*WORK REQUEST*.
Pictures do not belong in the copy; print every entry exactly as it stands.

□ □ □ □

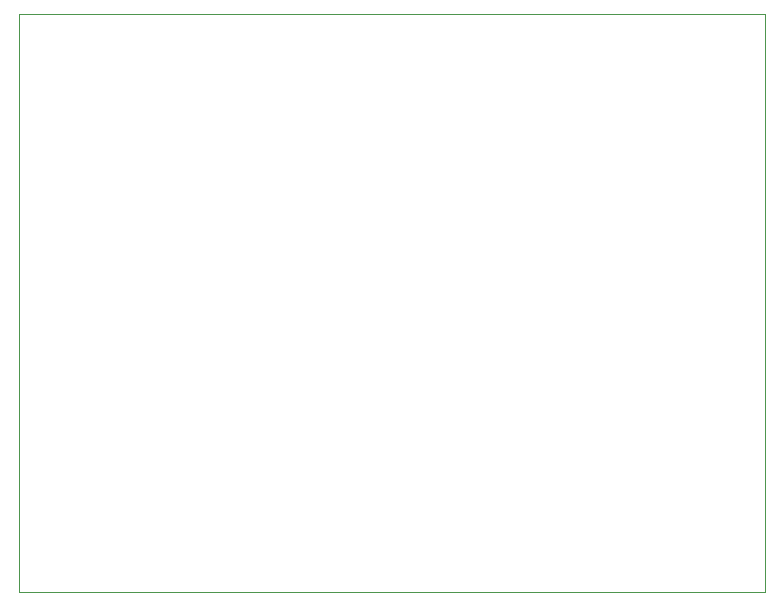
<source format=gbo>
G75*
%MOIN*%
%OFA0B0*%
%FSLAX25Y25*%
%IPPOS*%
%LPD*%
%AMOC8*
5,1,8,0,0,1.08239X$1,22.5*
%
%ADD10C,0.00000*%
D10*
X0001000Y0001000D02*
X0001000Y0193461D01*
X0249701Y0193461D01*
X0249701Y0001000D01*
X0001000Y0001000D01*
M02*

</source>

□ □ □ □

*SOLUTION FOR THIS EXERCISE*.
<source format=gbo>
G75*
%MOIN*%
%OFA0B0*%
%FSLAX25Y25*%
%IPPOS*%
%LPD*%
%AMOC8*
5,1,8,0,0,1.08239X$1,22.5*
%
%ADD10C,0.00000*%
D10*
X0001000Y0001000D02*
X0001000Y0193461D01*
X0249701Y0193461D01*
X0249701Y0001000D01*
X0001000Y0001000D01*
M02*

</source>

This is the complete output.